UFT members showed up at five simultaneous contract rallies — one in each borough — on May 24 to turn up the pressure on the city and the Department of Education to agree to a fair contract that meets their demands by the end of the school year.
“It’s important that the city sees all of us and sees that we are united in our message that we need and deserve a fair contract now,” said Christina Rizzo, a pre-K teacher at PS 200 in Manhattan. “I would like the mayor to see that we care about our students, and we would like for the city to care about us.”
UFT members have been working under an expired contract since Sept. 13, 2022. The union has been negotiating with the city since October. The after-school rallies — the latest action in a year-long contract campaign — sought to give the talks the push they need to arrive at a settlement so changes can be implemented when the new school year begins in September.
While UFT negotiators have been working at the bargaining table to maximize the financial pattern set by the District Council 37 contract in April, union members have been highlighting the need for working-condition changes, such as fewer DOE mandates, less paperwork, more teacher autonomy and fewer student assessments.
“We give an assessment, and then we give an assessment on the assessment, and then we give an assessment to check the assessment on the assessment,” UFT President Michael Mulgrew said to union members clad in blue T-shirts on the steps of Brooklyn Borough Hall. “Is that helping children? Who is that helping? I have no idea.”
Celeste Aguilar, a social worker at PS 94 and PS 676 in Brooklyn, said the contract changes educators are fighting for will allow them to focus more on what their students need.
“When we come together as a union, we show that we’re strong together and that we’re serious, because we work hard for our children,” she said. “We’re here for the kids. We want what’s best for them.”
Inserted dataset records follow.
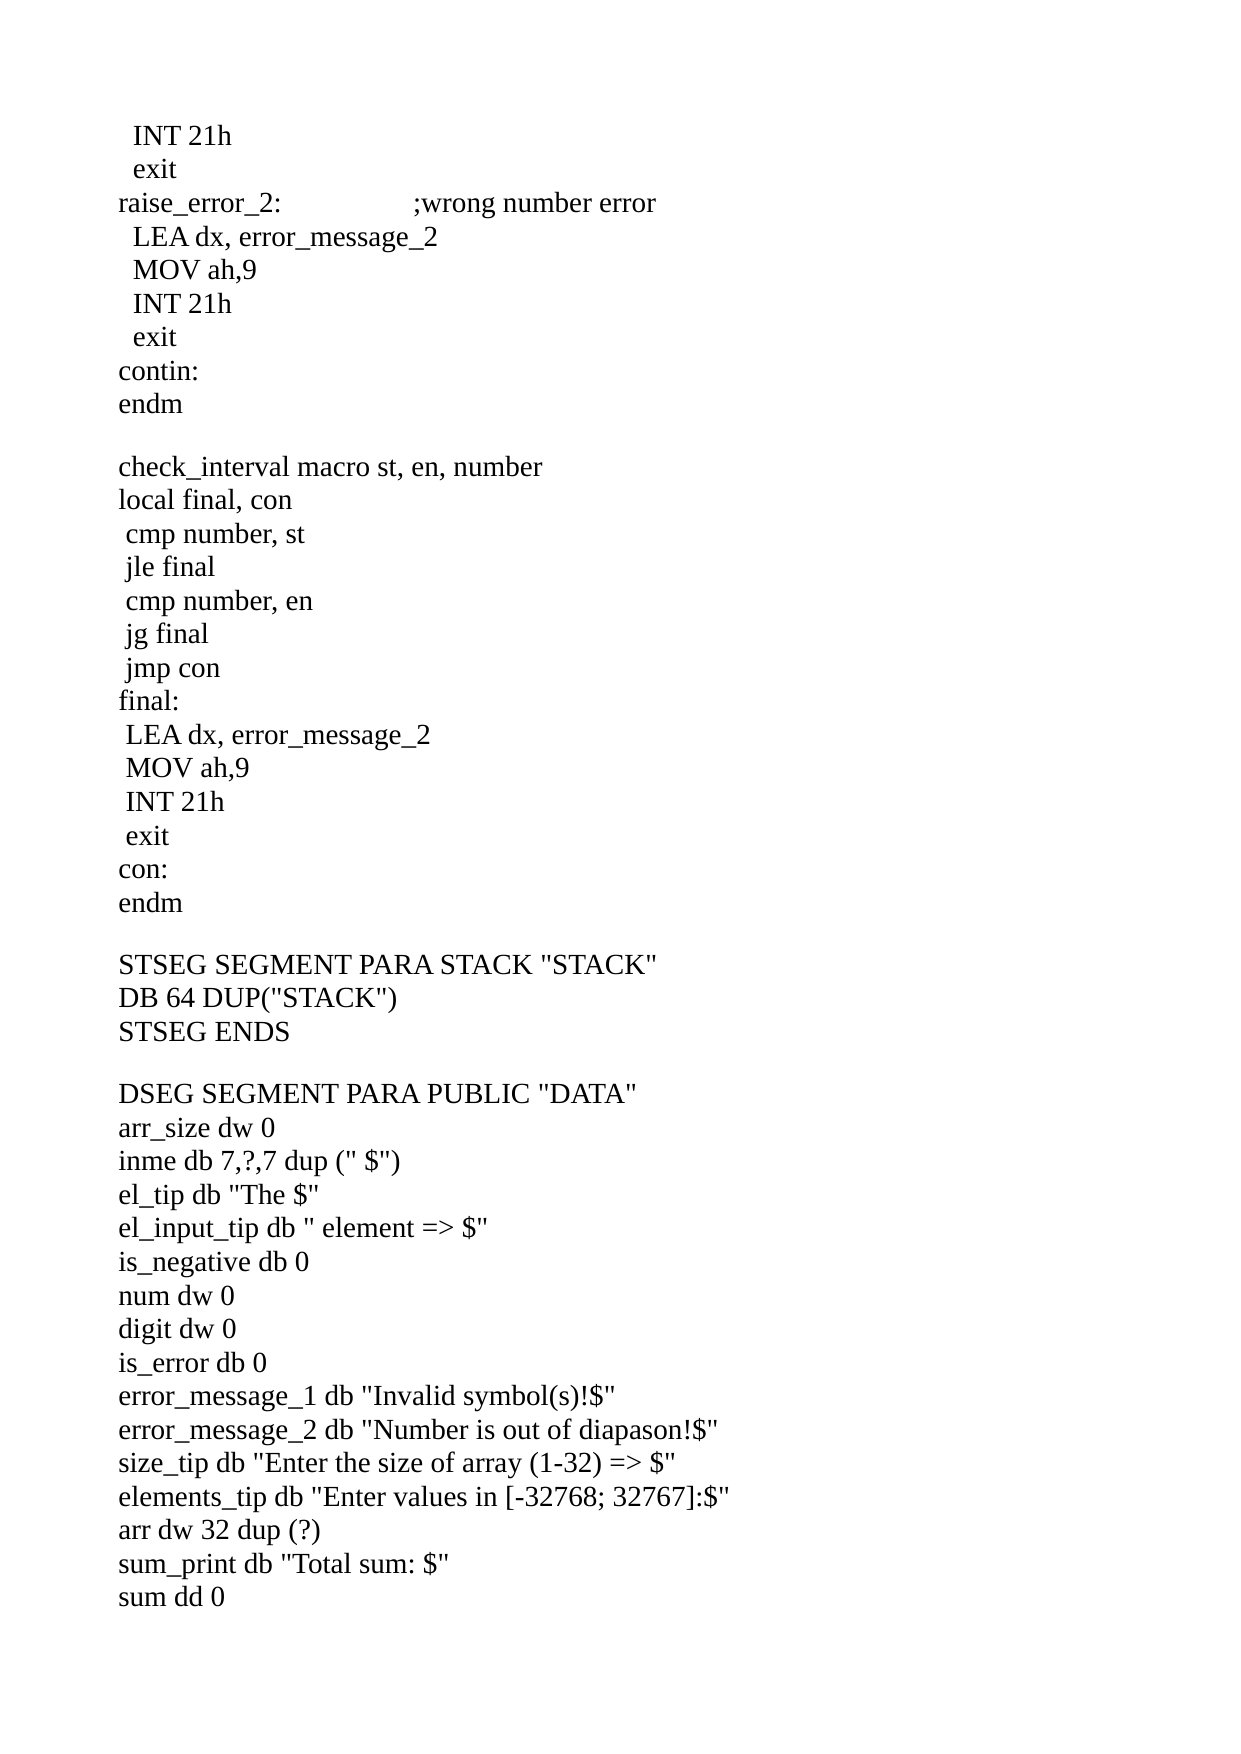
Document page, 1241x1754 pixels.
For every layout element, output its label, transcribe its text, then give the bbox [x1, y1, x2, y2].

text LEA dx, error_message_2 [118, 717, 1122, 751]
text exit [118, 319, 1122, 353]
text contin: [118, 353, 1122, 386]
text is_negative db 0 [118, 1244, 1122, 1278]
text cmp number, en [118, 583, 1122, 616]
text raise_error_2: ;wrong number error [118, 185, 1122, 219]
text inme db 7,?,7 dup (" $") [118, 1143, 1122, 1177]
text el_tip db "The $" [118, 1177, 1122, 1211]
text jmp con [118, 650, 1122, 683]
text MOV ah,9 [118, 252, 1122, 286]
text error_message_1 db "Invalid symbol(s)!$" [118, 1378, 1122, 1412]
text DB 64 DUP("STACK") [118, 981, 1122, 1014]
text final: [118, 683, 1122, 717]
text local final, con [118, 482, 1122, 516]
text arr_size dw 0 [118, 1110, 1122, 1143]
text INT 21h [118, 286, 1122, 319]
text jle final [118, 549, 1122, 583]
text arr dw 32 dup (?) [118, 1512, 1122, 1546]
text con: [118, 851, 1122, 885]
text num dw 0 [118, 1278, 1122, 1311]
text el_input_tip db " element => $" [118, 1211, 1122, 1244]
text exit [118, 818, 1122, 851]
text size_tip db "Enter the size of array (1-32) => $" [118, 1445, 1122, 1479]
text endm [118, 885, 1122, 918]
text check_interval macro st, en, number [118, 449, 1122, 482]
text is_error db 0 [118, 1345, 1122, 1378]
text elements_tip db "Enter values in [-32768; 32767]:$" [118, 1479, 1122, 1512]
text STSEG SEGMENT PARA STACK "STACK" [118, 947, 1122, 981]
text sum_print db "Total sum: $" [118, 1546, 1122, 1579]
text error_message_2 db "Number is out of diapason!$" [118, 1412, 1122, 1445]
text DSEG SEGMENT PARA PUBLIC "DATA" [118, 1076, 1122, 1110]
text jg final [118, 616, 1122, 650]
text INT 21h [118, 784, 1122, 818]
text LEA dx, error_message_2 [118, 219, 1122, 252]
text exit [118, 152, 1122, 185]
text cmp number, st [118, 516, 1122, 549]
text INT 21h [118, 118, 1122, 152]
text endm [118, 386, 1122, 420]
text digit dw 0 [118, 1311, 1122, 1345]
text sum dd 0 [118, 1579, 1122, 1613]
text STSEG ENDS [118, 1014, 1122, 1048]
text MOV ah,9 [118, 751, 1122, 784]
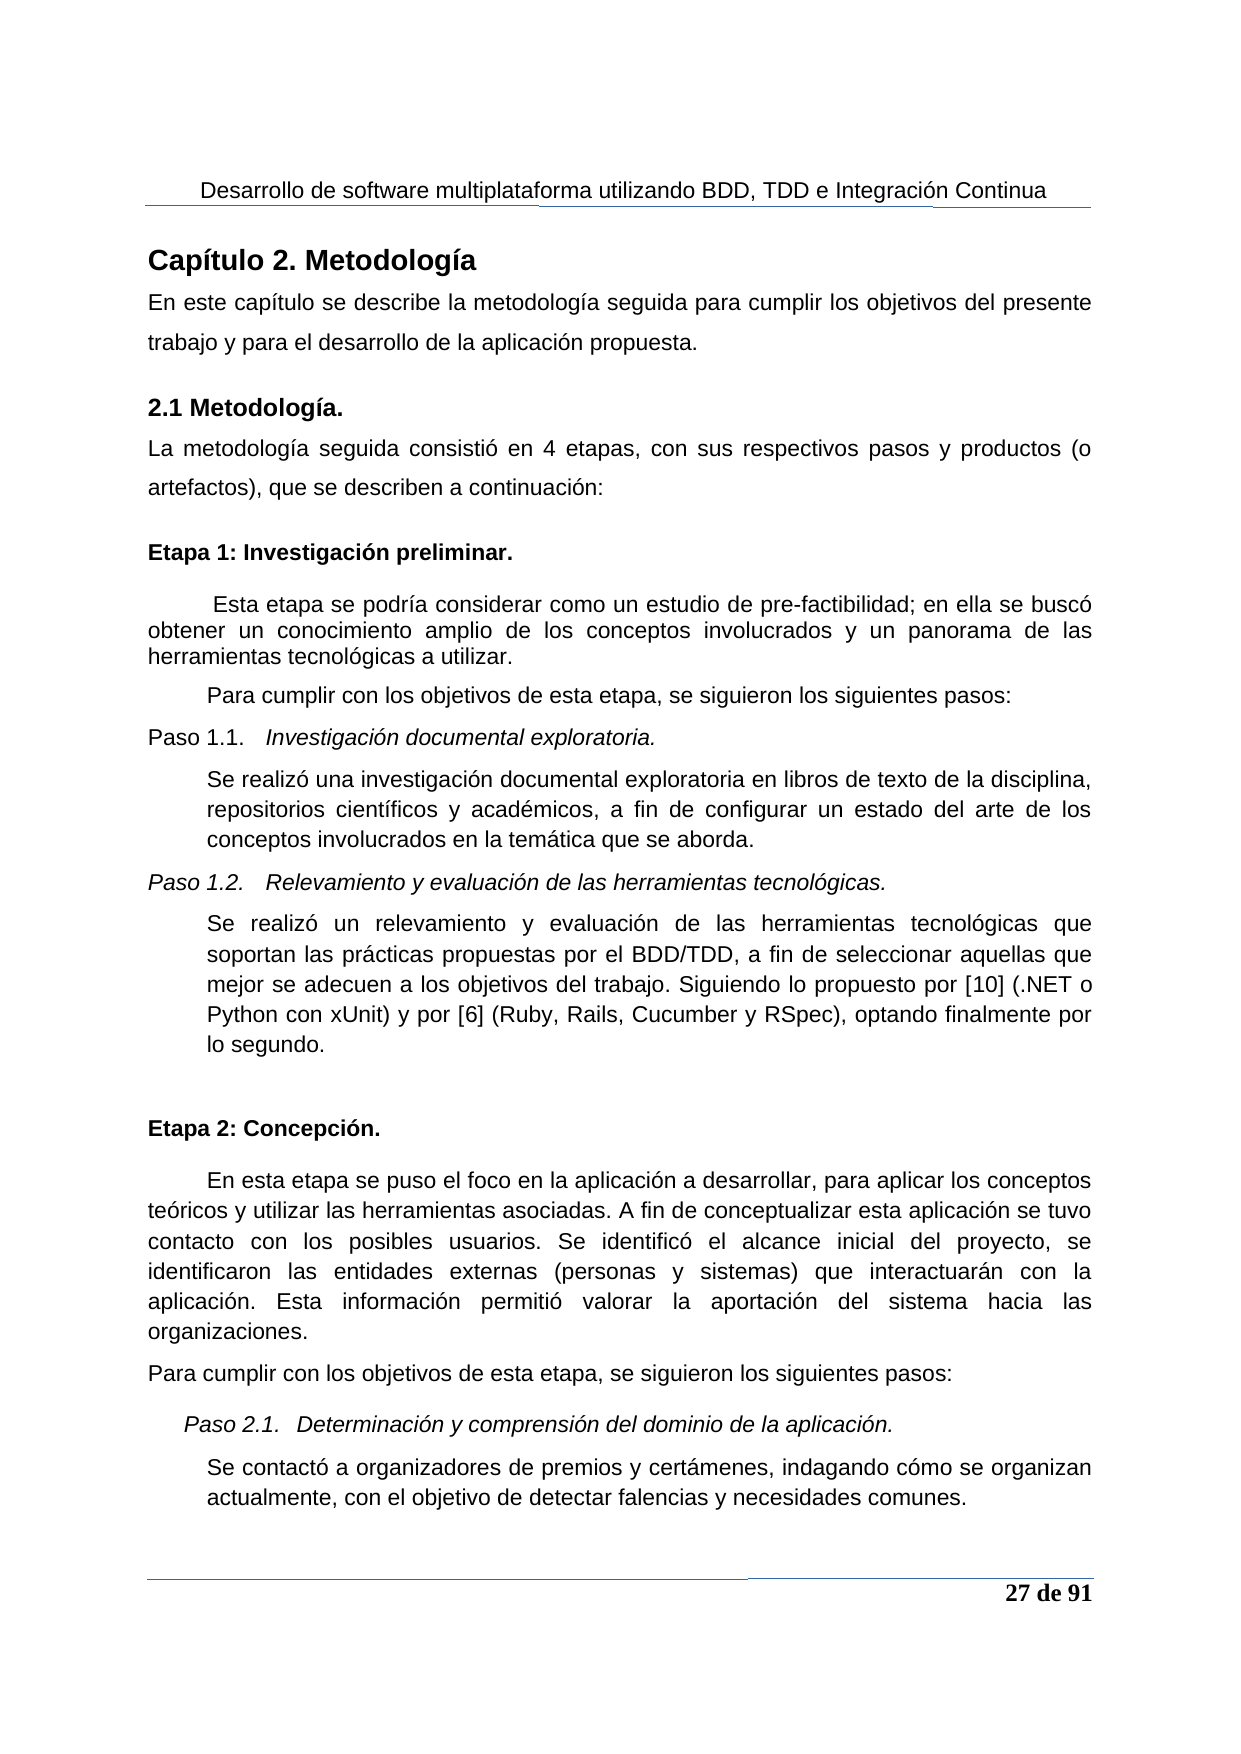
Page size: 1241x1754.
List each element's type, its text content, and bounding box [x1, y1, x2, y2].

text La metodología seguida consistió en 4 etapas, con sus respectivos pasos y productos (o artefactos), que se describen a continuación: [148, 434, 1093, 500]
subtitle Etapa 1: Investigación preliminar. [148, 538, 1093, 565]
list Determinación y comprensión del dominio de la aplicación. [177, 1411, 1093, 1438]
list Se contactó a organizadores de premios y certámenes, indagando cómo se organizan actualmente, con el objetivo de detectar falencias y necesidades comunes. [207, 1453, 1093, 1510]
text En esta etapa se puso el foco en la aplicación a desarrollar, para aplicar los conceptos teóricos y utilizar las herramientas asociadas. A fin de conceptualizar esta aplicación se tuvo contacto con los posibles usuarios. Se identificó el alcance inicial del proyecto, se identificaron las entidades externas (personas y sistemas) que interactuarán con la aplicación. Esta información permitió valorar la aportación del sistema hacia las organizaciones. [148, 1167, 1093, 1344]
list Se realizó un relevamiento y evaluación de las herramientas tecnológicas que soportan las prácticas propuestas por el BDD/TDD, a fin de seleccionar aquellas que mejor se adecuen a los objetivos del trabajo. Siguiendo lo propuesto por [10] (.NET o Python con xUnit) y por [6] (Ruby, Rails, Cucumber y RSpec), optando finalmente por lo segundo. [148, 910, 1093, 1058]
subtitle Capítulo 2. Metodología [148, 243, 1093, 277]
text Para cumplir con los objetivos de esta etapa, se siguieron los siguientes pasos: [148, 1360, 1093, 1387]
subtitle Etapa 2: Concepción. [148, 1115, 1093, 1142]
list Investigación documental exploratoria. [148, 724, 1093, 750]
text Esta etapa se podría considerar como un estudio de pre-factibilidad; en ella se buscó obtener un conocimiento amplio de los conceptos involucrados y un panorama de las herramientas tecnológicas a utilizar. [148, 591, 1093, 669]
subtitle 2.1 Metodología. [148, 393, 1093, 422]
text Se realizó una investigación documental exploratoria en libros de texto de la disciplina, repositorios científicos y académicos, a fin de configurar un estado del arte de los conceptos involucrados en la temática que se aborda. [207, 766, 1093, 853]
text En este capítulo se describe la metodología seguida para cumplir los objetivos del presente trabajo y para el desarrollo de la aplicación propuesta. [148, 289, 1093, 355]
list Relevamiento y evaluación de las herramientas tecnológicas. [148, 868, 1093, 895]
text Para cumplir con los objetivos de esta etapa, se siguieron los siguientes pasos: [148, 682, 1093, 708]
Sal Delmonte, an English as a New Language teacher at PS/IS 226 in Brooklyn, spoke about the morale boost a fair contract would provide.
“If teachers feel respected and feel like they’re given what they deserve, their outlook and their way of working will be more joyful,” he said.
At the rally in Virginia Park, across from the Parkchester Station in the Bronx, UFT members held up signs and encouraged passing cars, trucks and buses at the busy traffic circle to honk in support. Some of the train operators on the 6 subway line also sounded their horns as they drove by on the elevated tracks.
Sandy Wong, the chapter leader at PS 30 in the Bronx, said she was speaking both on behalf of her fellow union members and as the parent of students attending New York City public schools.
“We need a fair contract so that we can continue supporting our students,” she said. To the mayor, Wong said, “Take care of us so we can take care of them.”
Jennifer Brancaccio, a 2nd-grade teacher and UFT delegate at the Michael J. Petrides School on Staten Island, said it felt empowering to gather on the South Beach boardwalk with other UFT members from the borough.
“It feels very different being in person and seeing people face to face instead of hearing things second or third hand on social media,” Brancaccio said. “You can really feel that people do care and they are concerned, and we are all in this together.”
Margaret Dalton-Diakite, a paraprofessional at PS 154 in Manhattan and the school’s para representative, remarked on the commitment of educators to their students as she joined the throng outside the Adam Clayton Powell Jr. State Office Building.
“Paraprofessionals are the first person students see and the last person they see at the end of the day,” she said. “Sometimes our kids are not picked up on time and we stay with our kids. We put all our heart into our students.”
At the rally in front of Queens Borough Hall, PS 85 teacher Leah Lin said teachers should have the freedom to spend their time on the things they know will benefit their students the most.
“We are so sick and tired of the DOE telling us what to test, what to assess,” she said. “Enough is enough. Let us teach.”
Fifth-grade teacher Cathy Fontanilles of PS 155 in Queens noted that educators didn’t skip a beat when schools suddenly went remote at the start of the pandemic.
“We were first responders during the pandemic, and we held the city together,” Fontanilles said. “We’re watching other unions receiving raises, and we deserve the same.”
Leigh Anderson, Hannah Brown, Anna Haynes, Mike LoVerde and Cara Matthews contributed to this story.